→ **RECORDS TO PROCESS**:
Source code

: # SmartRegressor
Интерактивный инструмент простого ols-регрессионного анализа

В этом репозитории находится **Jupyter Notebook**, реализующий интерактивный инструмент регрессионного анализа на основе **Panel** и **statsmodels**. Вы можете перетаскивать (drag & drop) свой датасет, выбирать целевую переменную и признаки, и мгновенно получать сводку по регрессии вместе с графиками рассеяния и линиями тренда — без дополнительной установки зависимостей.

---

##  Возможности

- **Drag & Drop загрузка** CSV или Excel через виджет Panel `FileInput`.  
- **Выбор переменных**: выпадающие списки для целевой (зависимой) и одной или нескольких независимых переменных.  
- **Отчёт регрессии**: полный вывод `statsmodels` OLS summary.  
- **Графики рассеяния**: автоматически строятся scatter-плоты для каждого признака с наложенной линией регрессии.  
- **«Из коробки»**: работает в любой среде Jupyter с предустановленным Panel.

→ **JOB ITEM**: Above are records; repeat only the lines starting at the line with "В этом репозитории" and ending at the line with "- **Отчёт регрессии**: полный", exactly as they appear, both included.

→ **RESULT FOR THIS EXERCISE**:
В этом репозитории находится **Jupyter Notebook**, реализующий интерактивный инструмент регрессионного анализа на основе **Panel** и **statsmodels**. Вы можете перетаскивать (drag & drop) свой датасет, выбирать целевую переменную и признаки, и мгновенно получать сводку по регрессии вместе с графиками рассеяния и линиями тренда — без дополнительной установки зависимостей.

---

##  Возможности

- **Drag & Drop загрузка** CSV или Excel через виджет Panel `FileInput`.  
- **Выбор переменных**: выпадающие списки для целевой (зависимой) и одной или нескольких независимых переменных.  
- **Отчёт регрессии**: полный вывод `statsmodels` OLS summary.  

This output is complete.